S. Africa: Constitutional Court recognizes strategic litigation against public participation as an abuse of process & limits corporations’ ability to claim damages for reputational harm
‘Concourt holds that SLAPP suit defence exists in South African law’ 15 November 2022
The constitutional court on Monday upheld a mining house’s appeal against a high court order that marked the first time environmentalists have successfully invoked the SLAPP suit defence, an acronym for strategic lawsuits on public participation, on local soil. But the ruling can only technically be read as a courtroom loss for opponents of titanium mining in Xolobeni on the Wild Coast in the Eastern Cape, who face defamation claims totalling R14-million from Australian mining company Mineral Commodities Ltd, its local subsidiary Mineral Sands Resources, former executive Mark Caruso and local black empowerment partner Zamile Qunya.
It sees the justices of the apex court confirm that the South African common law can accommodate a SLAPP defence, but faults the six defendants — environmental lawyers Christine Reddell, Tracey Davies and Cormac Cullinan, social worker John GI Clarke, and activists Mzamo Dlamini and Davine Cloete, representing the Wild Coast and the West Coast — for not properly constituting their plea. “The respondents have secured the recognition of the SLAPP suit defence, albeit not on the basis that they pleaded the defence or supported the defence in their submissions.”

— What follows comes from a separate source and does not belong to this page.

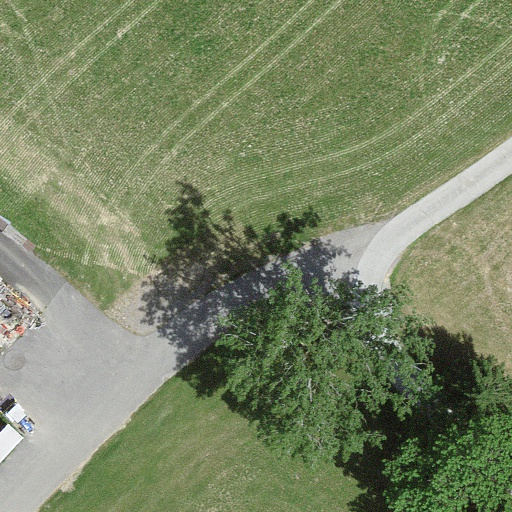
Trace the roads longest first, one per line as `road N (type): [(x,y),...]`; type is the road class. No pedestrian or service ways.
road 1 (unclassified): [(511,422),(435,346),(305,275),(207,321),(142,372),(11,511)]
road 2 (track): [(511,160),(305,275)]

…But the court dismissed the main submission in the exception raised by Mineral Sands Resources and its fellow applicants that the SLAPP defence did not exist in South African law. “I have found that the SLAPP suit defence does form part of our law,” wrote Majiedt, locating it in the common law doctrine of abuse of process. “To make out the defence requires more than the respondents pleaded, but the defence commands a place in our law that the applicants have unsuccessfully resisted.”… The court gave the environmentalists 30 days to amend their special plea, failing which it would be dismissed, and ordered that the mining companies pay 60% of their costs. In a majority judgment on Monday, Majiedt recognised the right of companies to claim general damages for defamation but held that where the alleged defamation formed part of public discourse on issues of public interest, the court could use its discretion to deny the claim.